What you will do
1. Transcribe the stretch of the passage on Ford and early-modern anatomy from "D'Amville's atheism precluded" through "not theatre buildings.".
2. Summarize the passage on Ford and early-modern anatomy in three sentences.

Reading text

-------------------------

Representations of the body were shifting from the theological to the biological
during the years that Ford wrote his greatest tragedies. 'New Science' came
to occupy great cultural and medical significance, and Protestant versus Catholic
theology figured heavily in its conception. In 1543, Vesalius had published
De humani corporis fabrica whilst occupying the chair of anatomy in
the Catholic city of Padua. In 1628 Harvey left Padua--as Descartes left Paris--and
was working in a Protestant kingdom akin to that of the Dutch anatomists.
De motu cordis looked at how an individual organ worked, irrespective
of its supposed connection to the soul. During the 85 years between De
humani corporis fabrica and De motu cordis the theologies of Erasmus,
Luther, Zwingli and Calvin had given rise to a series of northern-European
Reformations that had created an oppositional Protestant intellectual climate
in England and Holland and allowed for new possibilities in medical research.
This is the context for the corporal fascination of a playwright, Ford, tarred
with the brush of Catholicism, and writing in perhaps the most staunchly Protestant
kingdom in Europe [10]. Whether or not Ford simply profited
from the increased public interest in (and lack of provision for) public anatomy,
or subtly defended anthropocentric Catholic views of the body that were rapidly
retreating from the forefront of medical debate in order to critique the irreligious
practices of early-modern anatomy, his anatomical themes derive from the divide
that 'New Science' was driving between medical and theological conceptions
of the body, and the desire of elite audiences to witness that debate in action.
The first anatomists' demand for fresh corpses was justified by their claim
that anatomical study made manifest the truth of humanist theology: that God
himself was mapped out in the Microcosmographia of the body and that
they, like priests, were making manifest an interpretation of the divine text
in human form before their audiences. At the centre of these 'map-bodies'
lay the heart: the seat of God in man and the symbol of religion at the centre
of anatomical science. The soul was pinned to the body through this central
figuration of one organ as the central presence of a divine creator. It is
largely to do with the limitations of such theological links that anatomy
had to reinvent itself as scientific reason in order to progress during the
seventeenth and eighteenth centuries. Harvey's choice of the heart as the
object of his first enquiry therefore seems to have deliberately unseated
God from his corporeal throne, thus paving the way for a liberation of the
body from the soul. Ford's principal anatomical concern was also the heart.
D'Amville's atheism precluded him from the safe practice of anatomical science
and in 1611 Charlemont's resolution was a still a spiritual matter not to
be explained by secular anatomy. Until the New Science of the 1620s and 30s
dissection could be undertaken only by the sanctioned anatomist whose holy
text, the human body, made manifest the divine nature of the cosmos in a quasi-religious
environment. The English stage was still no place to do this and even anatomists
had to be careful: their venues must not be seen as overtly theatrical in
layout. To claim that their work was a religious activity they had to emulate
religious architecture, not theatre buildings.

-------------------------

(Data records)

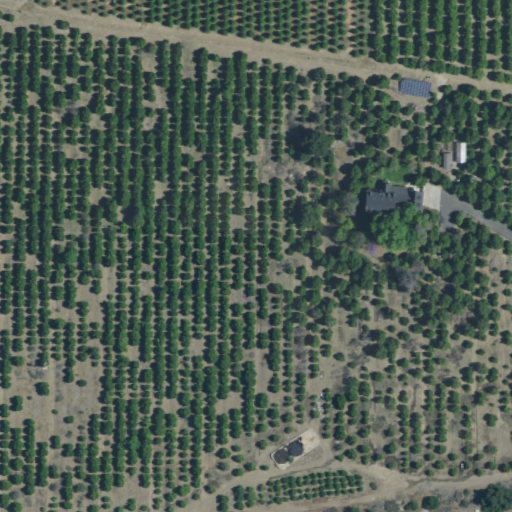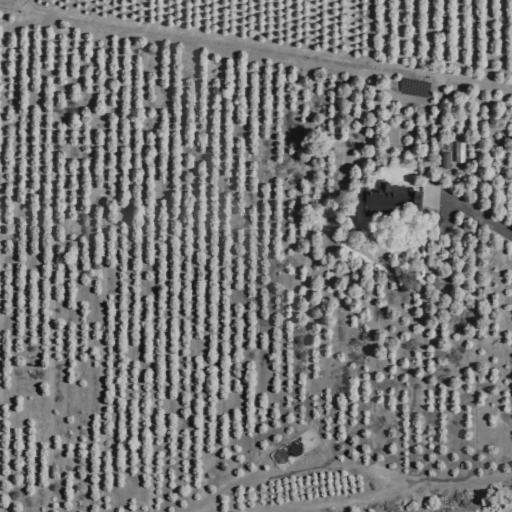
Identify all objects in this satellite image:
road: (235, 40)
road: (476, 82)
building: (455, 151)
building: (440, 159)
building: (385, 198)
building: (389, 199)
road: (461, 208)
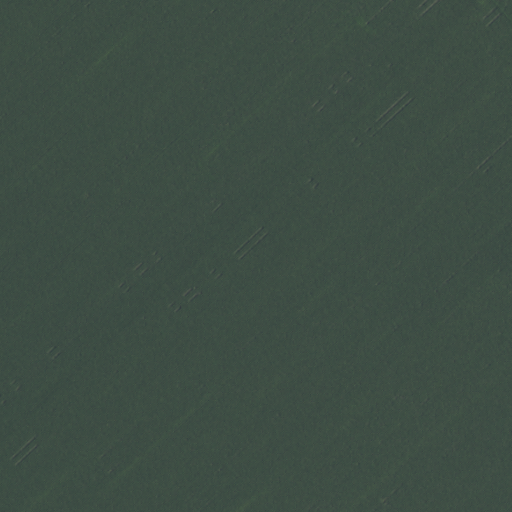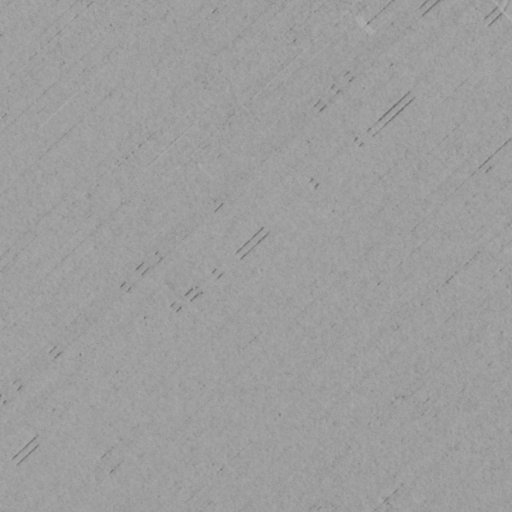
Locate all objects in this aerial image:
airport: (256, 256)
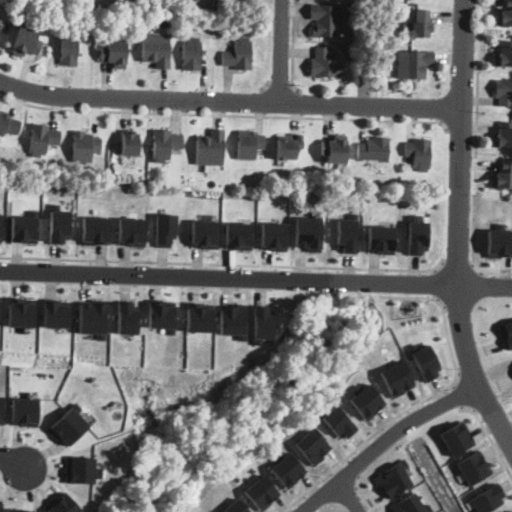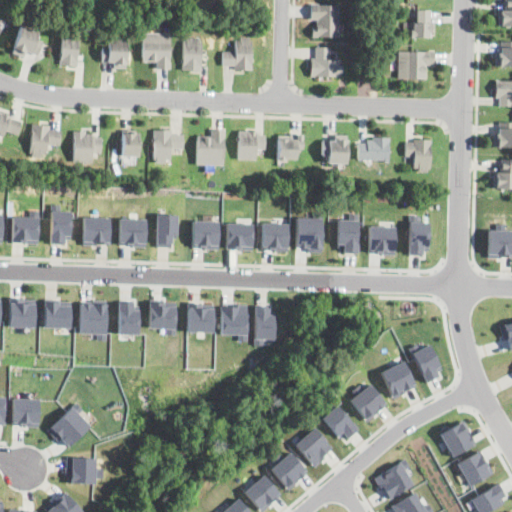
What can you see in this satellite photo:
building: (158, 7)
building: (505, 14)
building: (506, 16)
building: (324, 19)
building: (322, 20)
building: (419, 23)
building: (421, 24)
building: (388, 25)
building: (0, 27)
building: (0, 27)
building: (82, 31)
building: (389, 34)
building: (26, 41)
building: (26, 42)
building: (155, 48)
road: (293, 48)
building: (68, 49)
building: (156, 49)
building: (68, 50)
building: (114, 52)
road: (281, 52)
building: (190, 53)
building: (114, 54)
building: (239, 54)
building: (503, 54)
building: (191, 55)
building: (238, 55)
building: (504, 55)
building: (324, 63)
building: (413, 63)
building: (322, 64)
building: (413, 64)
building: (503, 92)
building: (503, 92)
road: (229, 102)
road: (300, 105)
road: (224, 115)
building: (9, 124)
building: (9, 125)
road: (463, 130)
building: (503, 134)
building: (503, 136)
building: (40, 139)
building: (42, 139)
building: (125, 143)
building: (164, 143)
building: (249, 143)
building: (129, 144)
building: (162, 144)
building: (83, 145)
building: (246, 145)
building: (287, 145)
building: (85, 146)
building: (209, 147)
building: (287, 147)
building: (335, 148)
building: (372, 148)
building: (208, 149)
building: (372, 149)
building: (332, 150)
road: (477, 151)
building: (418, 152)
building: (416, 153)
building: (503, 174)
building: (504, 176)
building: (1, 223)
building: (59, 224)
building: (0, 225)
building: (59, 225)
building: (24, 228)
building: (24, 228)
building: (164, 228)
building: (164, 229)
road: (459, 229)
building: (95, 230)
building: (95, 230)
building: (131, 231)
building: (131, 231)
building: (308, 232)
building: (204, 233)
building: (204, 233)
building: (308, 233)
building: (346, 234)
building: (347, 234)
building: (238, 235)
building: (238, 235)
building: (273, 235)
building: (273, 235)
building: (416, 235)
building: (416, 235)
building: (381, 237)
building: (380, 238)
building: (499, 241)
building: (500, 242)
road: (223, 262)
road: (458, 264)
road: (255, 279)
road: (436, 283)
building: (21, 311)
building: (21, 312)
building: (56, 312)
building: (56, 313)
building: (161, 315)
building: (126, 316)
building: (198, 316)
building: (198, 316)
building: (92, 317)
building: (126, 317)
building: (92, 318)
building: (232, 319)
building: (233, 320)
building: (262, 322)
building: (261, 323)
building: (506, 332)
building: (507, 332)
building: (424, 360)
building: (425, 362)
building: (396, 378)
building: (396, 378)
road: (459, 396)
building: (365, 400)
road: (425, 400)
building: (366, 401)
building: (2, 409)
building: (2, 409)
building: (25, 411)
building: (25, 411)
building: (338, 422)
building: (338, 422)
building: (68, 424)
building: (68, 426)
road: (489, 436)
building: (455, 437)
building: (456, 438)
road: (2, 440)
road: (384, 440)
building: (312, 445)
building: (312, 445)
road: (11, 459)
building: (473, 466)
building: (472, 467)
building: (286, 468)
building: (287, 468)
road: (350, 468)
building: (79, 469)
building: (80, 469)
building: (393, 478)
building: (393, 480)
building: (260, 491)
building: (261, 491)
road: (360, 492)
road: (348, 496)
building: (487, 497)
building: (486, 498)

-------------------------

Answers for this exercise
1.
D'Amville's atheism precluded him from the safe practice of anatomical science
and in 1611 Charlemont's resolution was a still a spiritual matter not to
be explained by secular anatomy. Until the New Science of the 1620s and 30s
dissection could be undertaken only by the sanctioned anatomist whose holy
text, the human body, made manifest the divine nature of the cosmos in a quasi-religious
environment. The English stage was still no place to do this and even anatomists
had to be careful: their venues must not be seen as overtly theatrical in
layout. To claim that their work was a religious activity they had to emulate
religious architecture, not theatre buildings.

2. During the years Ford wrote his greatest tragedies, representations of the body were shifting from the theological to the biological, and Protestant versus Catholic theology figured heavily in how 'New Science' was conceived. The first anatomists justified their demand for fresh corpses by claiming that anatomical study revealed God mapped out in the body, with the heart at the center as the seat of God in man. Harvey's choice of the heart for his first enquiry seems to have deliberately unseated God from that throne, and Ford's principal anatomical concern was also the heart.